Be it due to the team owners’ reckless investing, their abject greed or their willful negligence and stupidity, the commissioner should have determined they had proven they are too self-imperiled to own a big league club, even in the rustic hamlet of New York City.
Mushnick argues that Selig would have never tolerated such suspicious, irresponsible, and questionable actions from any of the managers of his auto dealerships, but had no problems downplaying and covering up what was going on in Flushing.
The Mets continue to kick the same can down the alley, he says, choosing to rent Citi Field’s entrance space to one of america’s most dubious enterprises, Amway.
In 2010, Amway paid $34 million in cash and provided $22 million in products to settle a long-running class-action lawsuit that accused the company and top-level distributors of fraud and operating a pyramid scheme.

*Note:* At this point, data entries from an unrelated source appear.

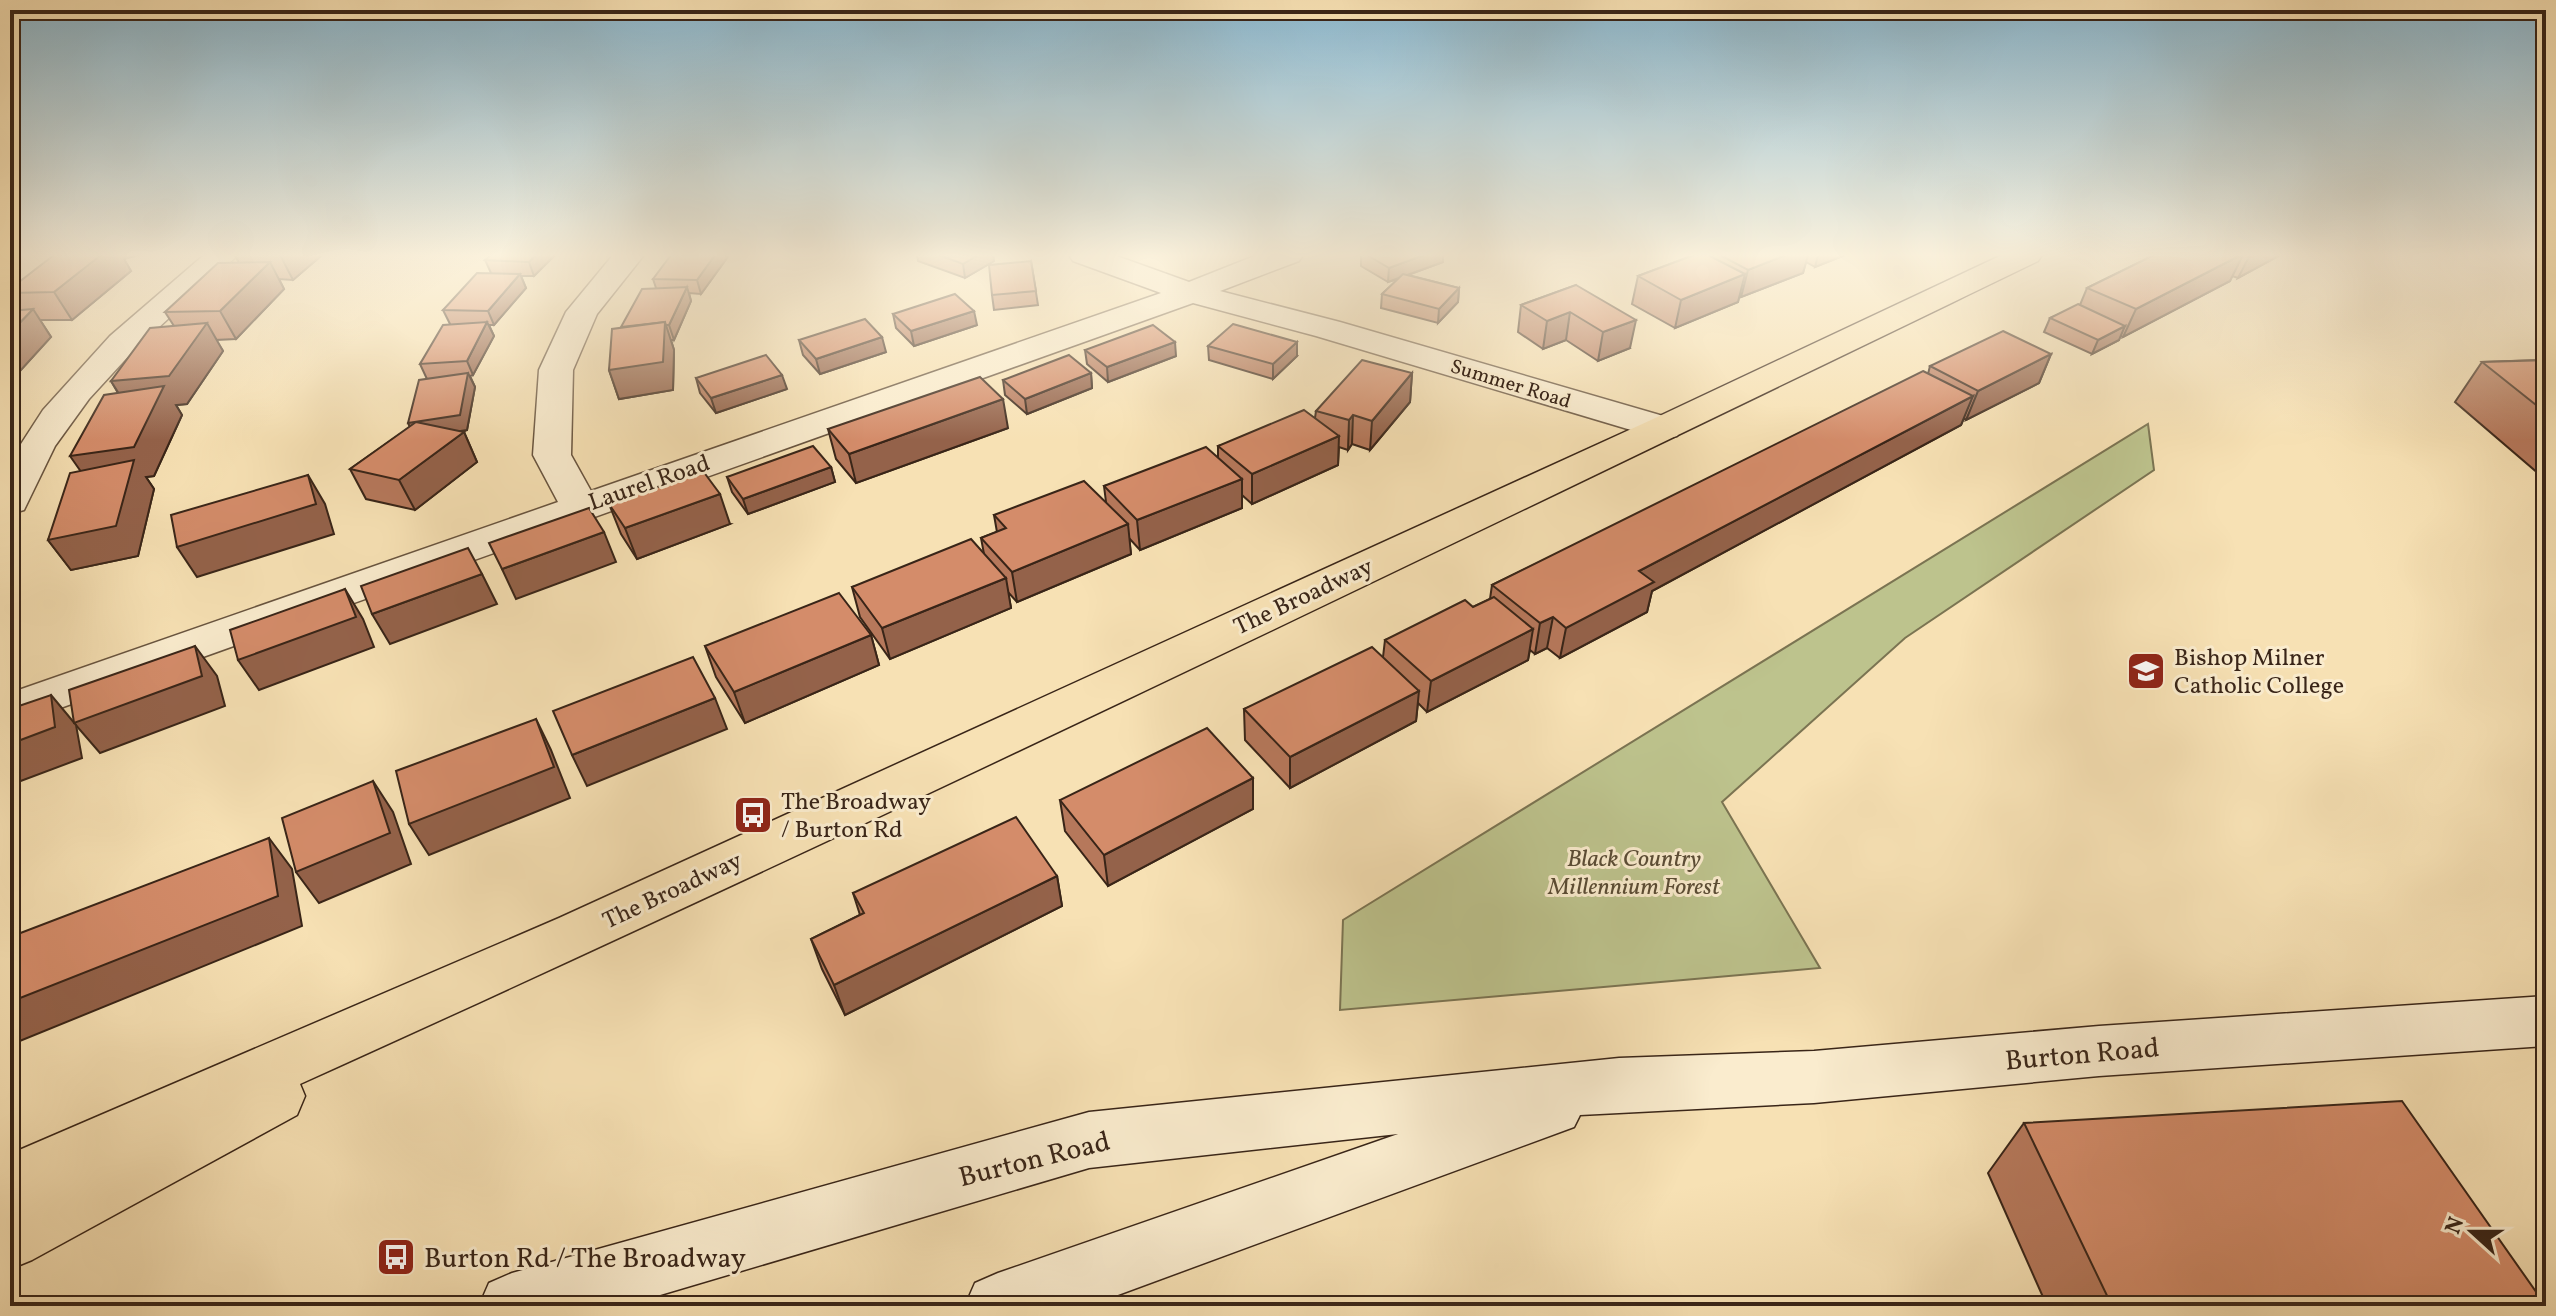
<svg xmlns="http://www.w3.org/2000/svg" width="2556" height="1316" font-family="Vollkorn,serif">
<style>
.green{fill:#bdc38d;stroke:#7b7452;stroke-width:2}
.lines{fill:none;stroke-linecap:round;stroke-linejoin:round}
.street-casing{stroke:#68543f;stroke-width:3}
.secondary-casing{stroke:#392518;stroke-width:3}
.primary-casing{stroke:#392518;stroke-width:3}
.street{fill:#faecce;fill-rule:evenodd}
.secondary{fill:#faecce;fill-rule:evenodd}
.primary{fill:#f7e1b4;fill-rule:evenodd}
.wall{fill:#b6785b;stroke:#392518;stroke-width:2}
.shaded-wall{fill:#94624a;stroke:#392518;stroke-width:2}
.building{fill:#d48c6a;stroke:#392518;stroke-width:2}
.labels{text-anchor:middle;stroke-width:6;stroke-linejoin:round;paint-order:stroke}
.far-street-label{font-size:20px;fill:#392518;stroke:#faecce}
.street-label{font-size:24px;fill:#392518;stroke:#faecce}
.poi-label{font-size:24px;fill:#392518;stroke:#faecce;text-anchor:start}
.park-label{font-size:24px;font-style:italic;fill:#5a4c35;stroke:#faecce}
.near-street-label{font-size:28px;fill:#392518;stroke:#faecce}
.near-poi-label{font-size:28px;fill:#392518;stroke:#faecce;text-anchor:start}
</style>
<rect width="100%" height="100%" fill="#f7e1b4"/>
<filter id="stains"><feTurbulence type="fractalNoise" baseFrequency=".0025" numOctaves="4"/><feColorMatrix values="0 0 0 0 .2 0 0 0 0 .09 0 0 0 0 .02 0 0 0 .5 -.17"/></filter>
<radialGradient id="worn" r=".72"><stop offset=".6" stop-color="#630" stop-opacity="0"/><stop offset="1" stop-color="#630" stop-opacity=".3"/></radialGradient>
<path class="green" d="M2148,424L2154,470L1905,638L1722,802L1820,968L1340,1010L1343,920Z"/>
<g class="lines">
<defs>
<g id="street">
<path d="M204,255H238L134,350L89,399L55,446L24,510L10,514V461L43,410L110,336Z"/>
<path d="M613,255H644L597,314L573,370L571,455L591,491L1161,293L1073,261L1069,255H1114L1189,282L1257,255H1303L1299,261L1220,291L1340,322L1677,420L1682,428L1677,436L1664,439L1651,436L1316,336L1193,303L10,726V693L558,502L533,455L539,370L566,312Z"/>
</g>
<path id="secondary" d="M2546,996V1046L2099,1076L1814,1103L1580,1115L1574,1127L1088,1306H965L975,1283L998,1273L1398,1134L1089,1168L623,1306H479L489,1283L512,1273L1089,1112L1619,1058L1814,1051L2099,1026Z"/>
<path id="primary" d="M2002,255H2042L2038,261C1461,540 884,820 300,1084L305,1096L297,1115L32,1260L10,1269V1154L559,918L1651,420Z"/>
</defs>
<use href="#street" class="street-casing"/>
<use href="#secondary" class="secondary-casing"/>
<use href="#primary" class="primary-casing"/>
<use href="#street" class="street"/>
<use href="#secondary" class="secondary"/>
<use href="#primary" class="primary"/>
</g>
<g class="wall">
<path d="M235,255H322L293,280L279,279L284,289L236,339L216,340L223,351L187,404L176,405L182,415L154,476L146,477L154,489L138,556L71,570L48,540L80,471L118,393L111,381L174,326L165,312L239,263Z"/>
<path d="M555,255L534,276H521L526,288L494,325H489L494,336L473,375L470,376L475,387L467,430L460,432H464L477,462L415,510L366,499L350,469L410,427L427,379L420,364L450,324L443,310L491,273L485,260Z"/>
<path d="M917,255H993L994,261L965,278L918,261Z"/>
<path d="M1361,255H1443V262L1408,275L1459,288L1458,302L1438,323L1381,308L1382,294L1398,279L1388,282L1361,266Z"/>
<path d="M1694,255H1845L1815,267L1806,262L1803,273L1741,297L1739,296L1738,302L1675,328L1632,304L1638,276Z"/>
<path d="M2154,255H2280L2238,278L2232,276L2230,281L2123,337L2120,336L2119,340L2092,354L2044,332L2050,318L2080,305L2087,288Z"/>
<path d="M727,258L701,294L689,293L691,301L674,340H671L674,350L673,390L619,399L609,370L622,328L656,288L653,279Z"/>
<path d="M124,259L131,271L72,320H40L51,337L10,382V311L17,310L10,301V289Z"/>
<path d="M1031,261L1038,305L994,310L992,295Z"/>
<path d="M1576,285L1630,348L1598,361L1566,340L1543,349L1518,332L1521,305Z"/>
<path d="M893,314L977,325L914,346L896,328Z"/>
<path d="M799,340L886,352L820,374L803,355Z"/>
<path d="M1208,346L1297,356L1273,379L1209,360Z"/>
<path d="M1085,350L1176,356L1108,382L1087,364Z"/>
<path d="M2051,354L2039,383L1966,420L1964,418L1961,425L1652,591L1647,612L1560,658L1547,648L1535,654L1530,650L1528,660L1427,712L1418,703L1416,721L1290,788L1245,740L1244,709L1383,657L1385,640L1473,607L1490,599L1492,585L1928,374L1930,366Z"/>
<path d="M2546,360V480L2455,402L2482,362Z"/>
<path d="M1091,373L1092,388L1027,414L1005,395L1003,380Z"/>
<path d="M1412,373L1410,402L1370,450L1352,444L1348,450L1339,447L1338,465L1252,504L1242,495V508L1140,550L1129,538L1131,554L1017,602L1008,592L1011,608L890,659L860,617L852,587L984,554L981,538L997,532L994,515L1106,502L1104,486L1218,458V446L1315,418L1316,411Z"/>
<path d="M696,378L787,389L716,413L700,393Z"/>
<path d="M1008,428L856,483L836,459L828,429Z"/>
<path d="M831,467L835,482L748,514L732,492L727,477Z"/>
<path d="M609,504L730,524L637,559L621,534Z"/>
<path d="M871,635L879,665L745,723L716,677L705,646Z"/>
<path d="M1253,778V809L1108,886L1065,831L1060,800Z"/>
<path d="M1057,876L1062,906L845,1015L822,969L811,939L860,915L853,893Z"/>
<path d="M2024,1123L2546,1306H2047L1988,1173Z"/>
</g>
<g class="shaded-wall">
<path d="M100,255H139L124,259L131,271L72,320L54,292Z"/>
<path d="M280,255H322L293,280Z"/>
<path d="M536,255H555L534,276L529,262Z"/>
<path d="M715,255H726L727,258L701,294L697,280Z"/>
<path d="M978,255H993L994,261L965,278L963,264Z"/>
<path d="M1424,255H1443V262L1388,282L1389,268Z"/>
<path d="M1786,255H1808L1803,273L1741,297L1748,270Z"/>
<path d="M1818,255H1845L1815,267Z"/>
<path d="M2241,255H2243L2230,281L2123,337L2136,309Z"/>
<path d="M2250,255H2280L2238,278Z"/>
<path d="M270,262L284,289L236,339L220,311Z"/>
<path d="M520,274L526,288L494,325L488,311Z"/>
<path d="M1745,274L1738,302L1675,328L1681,300Z"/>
<path d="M687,287L691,301L674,340L669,325Z"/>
<path d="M1459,288L1458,302L1438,323L1439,309Z"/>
<path d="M33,309L51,337L10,382V333Z"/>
<path d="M974,311L977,325L914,346L911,331Z"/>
<path d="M1570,312L1566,340L1543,349L1547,321Z"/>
<path d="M1636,320L1630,348L1598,361L1603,332Z"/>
<path d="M487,322L494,336L473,375L467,361Z"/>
<path d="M665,322L674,350L673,390L619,399L609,370Z"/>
<path d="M207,323L223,351L187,404L176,405L182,415L154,476L146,477L154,489L138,556L71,570L48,540L91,486L70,456L129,410L111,381Z"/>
<path d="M2125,326L2119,340L2092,354L2098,340Z"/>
<path d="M882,337L886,352L820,374L816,359Z"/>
<path d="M1175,342L1176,356L1108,382L1107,367Z"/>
<path d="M1297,342V356L1273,379V364Z"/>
<path d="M2051,354L2039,383L1966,420L1978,391Z"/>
<path d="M468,373L475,387L467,430L415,438L408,423Z"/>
<path d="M1091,373L1092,388L1027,414L1025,399Z"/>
<path d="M1412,373L1410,402L1370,450L1372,421Z"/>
<path d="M782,375L787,389L716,413L711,398Z"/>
<path d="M1973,396L1961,425L1652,591L1647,612L1560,658L1566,628L1639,571Z"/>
<path d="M1003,399L1008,428L856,483L849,454Z"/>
<path d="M1353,415L1352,444L1348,450L1349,420Z"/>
<path d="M464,432L477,462L415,510L399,480Z"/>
<path d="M1339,436L1338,465L1252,504V474Z"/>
<path d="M831,467L835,482L748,514L743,499Z"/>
<path d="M308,475L325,504L334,534L197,577L177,547Z"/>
<path d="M1242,479V508L1140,550L1137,520Z"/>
<path d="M720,494L730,524L637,559L625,528Z"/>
<path d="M1128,524L1131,554L1017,602L1012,572Z"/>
<path d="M604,532L616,562L516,599L502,569Z"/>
<path d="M482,574L497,604L390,644L372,614Z"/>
<path d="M1006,578L1011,608L890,659L882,628Z"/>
<path d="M345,589L363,619L374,647L259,690L238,660Z"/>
<path d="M1553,617L1547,648L1535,654L1540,623Z"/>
<path d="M1533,629L1528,660L1427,712L1431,681Z"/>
<path d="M871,635L879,665L745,723L734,692Z"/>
<path d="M195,646L217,676L225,706L100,753L74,723Z"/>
<path d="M1419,691L1416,721L1290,788V757Z"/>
<path d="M51,695L76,725L82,758L10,785V744Z"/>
<path d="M715,698L727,729L587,786L572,755Z"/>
<path d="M536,719L551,750L570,798L429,855L409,824Z"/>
<path d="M1253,778V809L1108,886L1104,855Z"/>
<path d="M373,781L393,812L411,864L319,903L296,872Z"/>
<path d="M269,838L292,869L302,926L10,1045V1002Z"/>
<path d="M1057,876L1062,906L845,1015L834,985Z"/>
</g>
<g class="building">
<path d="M54,255H101L54,292L10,293V289Z"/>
<path d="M491,255H536L529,262L485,260Z"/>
<path d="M671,255H715L697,280L653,279Z"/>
<path d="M939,255H978L963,264Z"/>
<path d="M1367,255H1424L1389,268Z"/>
<path d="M1694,255H1708L1745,274L1681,300L1638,276Z"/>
<path d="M1720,255H1786L1748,270Z"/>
<path d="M2154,255H2241L2136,309L2087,288Z"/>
<path d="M1031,261L1036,291L992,295L989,265Z"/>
<path d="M270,262L220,311L165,312L218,263Z"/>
<path d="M477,273L520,274L488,311L443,310Z"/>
<path d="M1403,274L1459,288L1439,309L1382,294Z"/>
<path d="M1576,285L1636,320L1603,332L1570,312L1547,321L1521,305Z"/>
<path d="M687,287L669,325H666L665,322L621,327L642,289Z"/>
<path d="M955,294L974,311L911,331L893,314Z"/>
<path d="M2078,304L2125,326L2098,340L2050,318Z"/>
<path d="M33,309L10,333V311Z"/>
<path d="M865,319L882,337L816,359L799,340Z"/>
<path d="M487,322L467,361L420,364L443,325Z"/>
<path d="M665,322L663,362L609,370L612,329Z"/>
<path d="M207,323L169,376L111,381L150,328Z"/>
<path d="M1233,324L1297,342L1273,364L1208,346Z"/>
<path d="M1153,325L1175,342L1107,367L1085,350Z"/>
<path d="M2003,331L2051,354L1978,391L1930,366Z"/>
<path d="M766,355L782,375L711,398L696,378Z"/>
<path d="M1069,355L1091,373L1025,399L1003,380Z"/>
<path d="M1362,360L1412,373L1372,421L1353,415L1349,420L1316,411Z"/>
<path d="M2546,360V413L2482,362Z"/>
<path d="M1923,371L1973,396L1639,571L1654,582L1566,628L1553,617L1540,623L1492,585Z"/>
<path d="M468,373L460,415L408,423L419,380Z"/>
<path d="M980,377L1003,399L849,454L828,429Z"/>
<path d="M164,386L134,447L70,456L104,395Z"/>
<path d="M1304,410L1339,436L1252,474L1218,446Z"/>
<path d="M416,422L464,432L399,480L350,469Z"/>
<path d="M813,446L831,467L743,499L727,477Z"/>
<path d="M1206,447L1242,479L1137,520L1104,486Z"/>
<path d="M134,460L116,526L48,540L70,473Z"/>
<path d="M703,471L720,494L625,528L609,504Z"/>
<path d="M308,475L316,504L177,547L171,515Z"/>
<path d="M1084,481L1128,524L1012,572L981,538L1006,528L994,515Z"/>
<path d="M589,508L604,532L502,569L489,543Z"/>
<path d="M971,539L1006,578L882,628L852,587Z"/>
<path d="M468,548L482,574L372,614L361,586Z"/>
<path d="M345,589L356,617L238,660L230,630Z"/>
<path d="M839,593L871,635L734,692L705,646Z"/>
<path d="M1494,597L1533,629L1431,681L1385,640L1465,600L1473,607Z"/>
<path d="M195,646L202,676L74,723L69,690Z"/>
<path d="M1372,647L1419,691L1290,757L1244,709Z"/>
<path d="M693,657L715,698L572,755L553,711Z"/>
<path d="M51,695L55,727L10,744V709Z"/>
<path d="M536,719L554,767L409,824L396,771Z"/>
<path d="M1207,728L1253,778L1104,855L1060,800Z"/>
<path d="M373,781L390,833L296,872L282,818Z"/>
<path d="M1016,817L1057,876L834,985L811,939L864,913L853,893Z"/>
<path d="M269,838L278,896L10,1002V937Z"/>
<path d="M2402,1101L2546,1306H2112L2024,1123Z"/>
</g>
<linearGradient id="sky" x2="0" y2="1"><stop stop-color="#8ab8d0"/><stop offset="0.58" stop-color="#fbf2dd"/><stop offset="1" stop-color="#fbf2dd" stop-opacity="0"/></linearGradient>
<rect width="2556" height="440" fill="url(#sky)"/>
<defs>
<symbol id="school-square" viewBox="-11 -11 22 22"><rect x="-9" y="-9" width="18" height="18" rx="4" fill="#8f2418" stroke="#faecce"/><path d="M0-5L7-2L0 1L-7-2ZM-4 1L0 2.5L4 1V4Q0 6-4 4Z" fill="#fff"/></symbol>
<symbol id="bus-square" viewBox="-11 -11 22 22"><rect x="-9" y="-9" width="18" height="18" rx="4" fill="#8f2418" stroke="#faecce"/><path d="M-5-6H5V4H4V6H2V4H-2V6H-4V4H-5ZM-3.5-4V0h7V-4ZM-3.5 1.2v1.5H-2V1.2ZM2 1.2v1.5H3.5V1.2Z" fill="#fff"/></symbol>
</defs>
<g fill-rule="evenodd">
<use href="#school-square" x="2124" y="649" width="44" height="44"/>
<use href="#bus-square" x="731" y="793" width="44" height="44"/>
<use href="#bus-square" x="374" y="1235" width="44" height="44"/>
</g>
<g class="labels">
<g class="far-street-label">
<text transform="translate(1511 383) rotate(17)" y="7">Summer Road</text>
</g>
<g class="street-label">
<text transform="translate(649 482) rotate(-19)" y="8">Laurel Road</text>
<text transform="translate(1303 596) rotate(-25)" y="8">The Broadway</text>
<text transform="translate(672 890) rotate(-25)" y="8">The Broadway</text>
</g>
<g class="poi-label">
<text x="2174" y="665">Bishop Milner<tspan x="2174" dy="28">Catholic College</tspan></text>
<text x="781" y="809">The Broadway<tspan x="781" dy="28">/ Burton Rd</tspan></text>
</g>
<g class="park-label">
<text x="1634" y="866">Black Country<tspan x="1634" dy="28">Millennium Forest</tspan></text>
</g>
<g class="near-street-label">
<text transform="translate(2082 1053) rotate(-5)" y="10">Burton Road</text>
<text transform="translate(1034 1158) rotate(-14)" y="10">Burton Road</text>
</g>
<g class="near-poi-label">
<text x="424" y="1267">Burton Rd / The Broadway</text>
</g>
</g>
<rect width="2556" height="1316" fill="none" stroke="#f7e1b4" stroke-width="40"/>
<rect x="12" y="12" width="2532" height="1292" fill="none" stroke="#392518" stroke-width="4"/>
<rect x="20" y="20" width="2516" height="1276" fill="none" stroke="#392518" stroke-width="2"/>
<g transform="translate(2472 1232) rotate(291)" stroke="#faecce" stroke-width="6" paint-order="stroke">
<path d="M0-6L14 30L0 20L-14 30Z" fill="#392518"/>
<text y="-12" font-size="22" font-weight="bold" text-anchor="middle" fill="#392518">N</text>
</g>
<rect width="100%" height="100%" filter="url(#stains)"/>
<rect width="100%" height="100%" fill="url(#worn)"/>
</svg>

The team still doesn’t appear out of the woods and despite a bottom five MLB payroll near $85 million, the word is that any financial flexibility is still out of reach and that the team will have to unload players Daniel Murphy and Bartolo Colon to free up money just to cover the expected $22 million they’ll need for contractual and arbitration raises for the 2015 season.
This makes it highly unlikely that left field and shortstop will be addressed through free agency or trade, but instead selling the fan base on internal options while bringing in more scrapheap signings.